◆ What you need to do
Going down the listing below, print exactly each line from the one with "(125, 45) none" up to and including the one with "[106,291,347,309] qry.selectedtemplate ->", and skip the rest.

◆ Input material
******************************
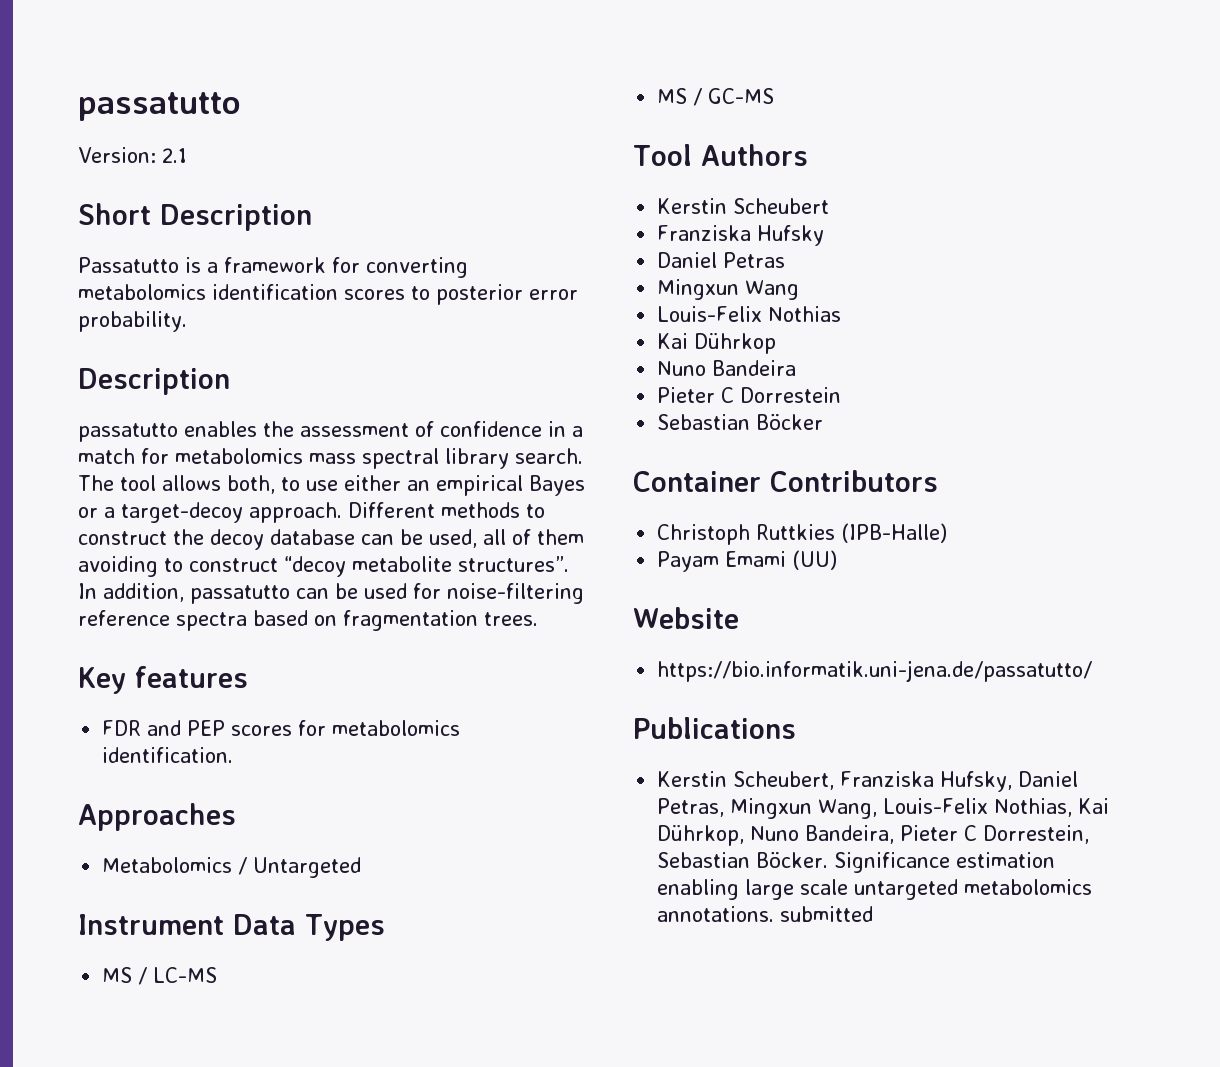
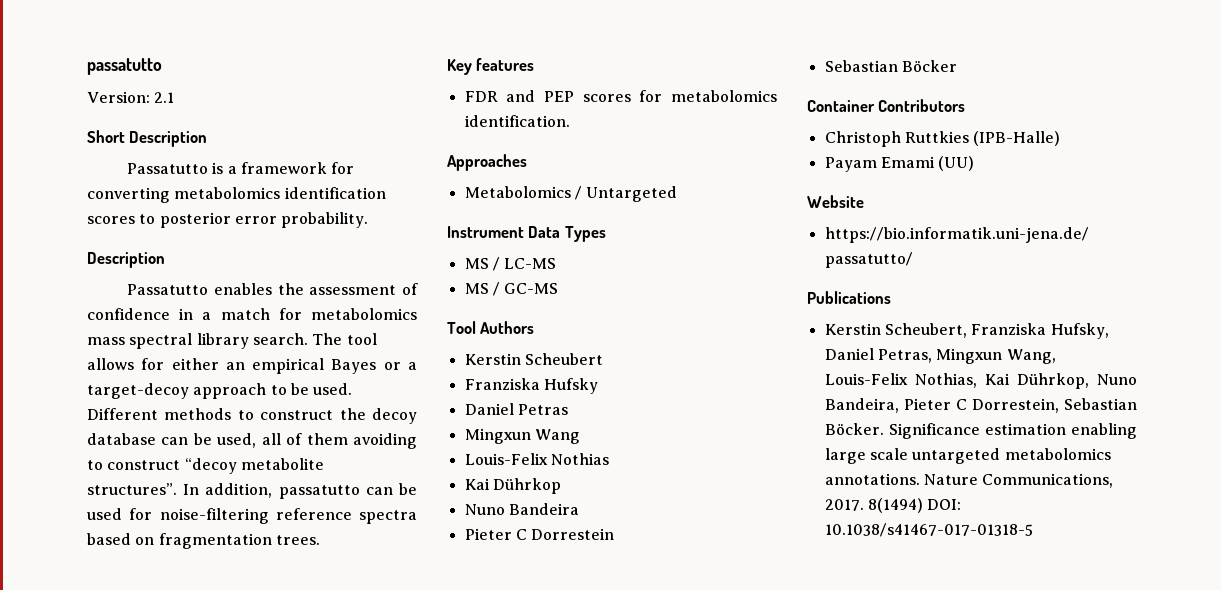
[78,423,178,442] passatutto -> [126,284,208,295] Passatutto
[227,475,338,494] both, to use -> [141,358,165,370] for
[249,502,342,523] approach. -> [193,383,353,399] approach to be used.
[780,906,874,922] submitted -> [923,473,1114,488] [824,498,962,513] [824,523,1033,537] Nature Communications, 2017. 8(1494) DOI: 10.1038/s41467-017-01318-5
******************************
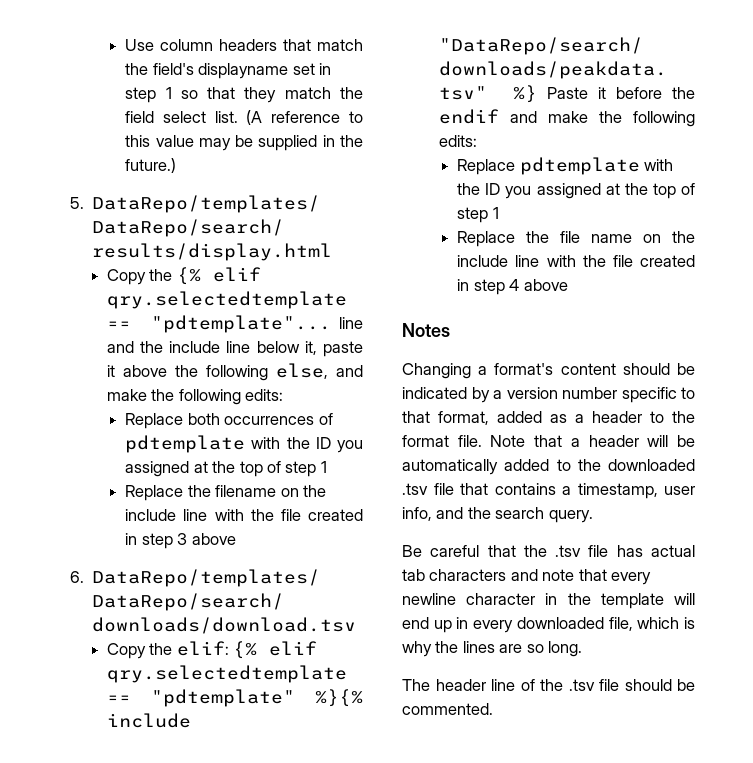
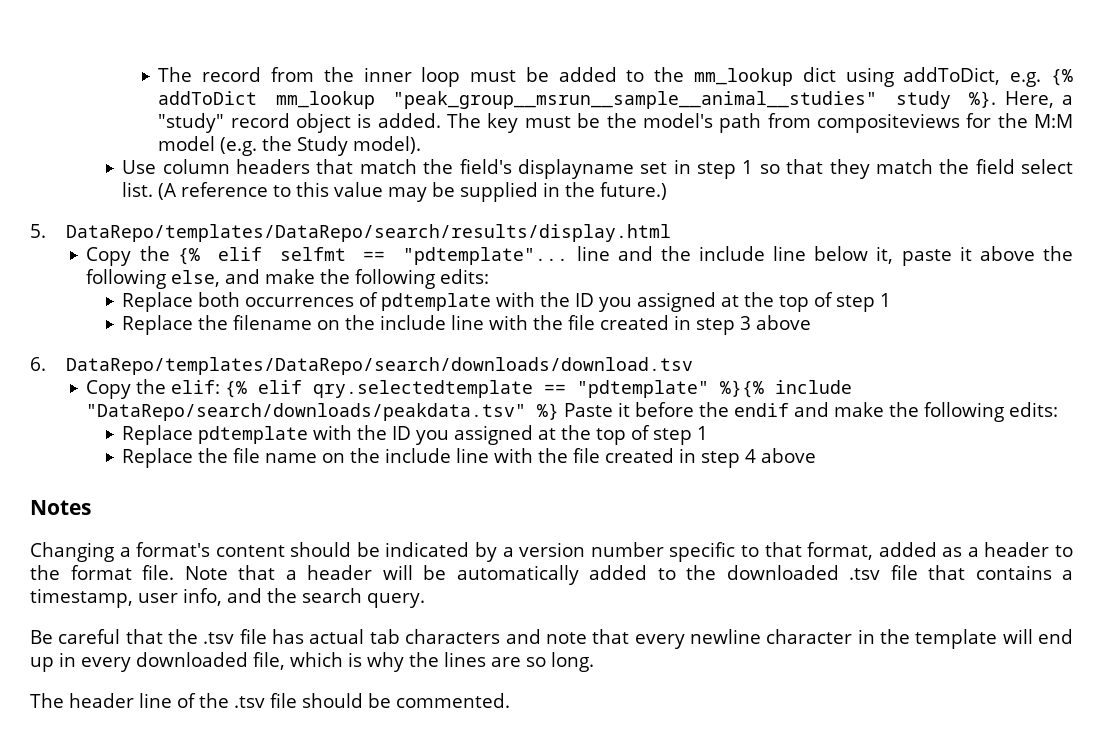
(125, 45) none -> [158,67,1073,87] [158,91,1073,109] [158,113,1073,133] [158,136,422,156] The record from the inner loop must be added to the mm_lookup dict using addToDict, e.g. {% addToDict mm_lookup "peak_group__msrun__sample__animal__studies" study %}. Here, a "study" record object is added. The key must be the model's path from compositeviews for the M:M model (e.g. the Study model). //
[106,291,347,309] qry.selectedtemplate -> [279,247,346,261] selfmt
******************************
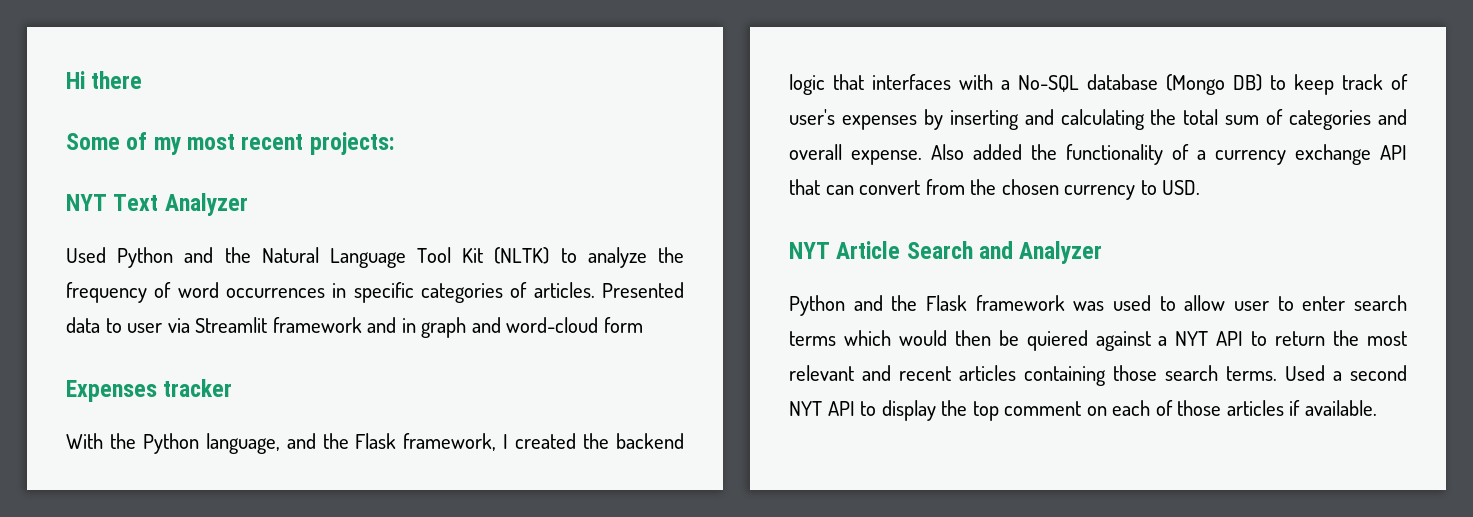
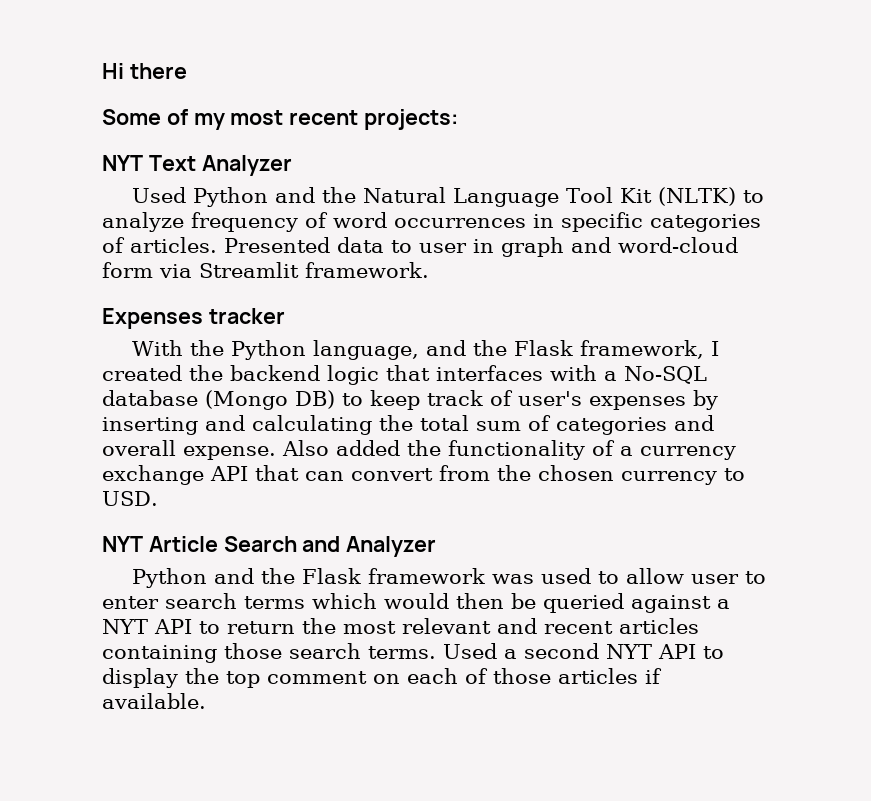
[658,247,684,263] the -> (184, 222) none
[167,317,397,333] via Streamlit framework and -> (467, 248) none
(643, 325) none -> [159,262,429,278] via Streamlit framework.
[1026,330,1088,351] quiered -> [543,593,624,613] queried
******************************
◆ Written answer
(125, 45) none -> [158,67,1073,87] [158,91,1073,109] [158,113,1073,133] [158,136,422,156] The record from the inner loop must be added to the mm_lookup dict using addToDict, e.g. {% addToDict mm_lookup "peak_group__msrun__sample__animal__studies" study %}. Here, a "study" record object is added. The key must be the model's path from compositeviews for the M:M model (e.g. the Study model). //
[106,291,347,309] qry.selectedtemplate -> [279,247,346,261] selfmt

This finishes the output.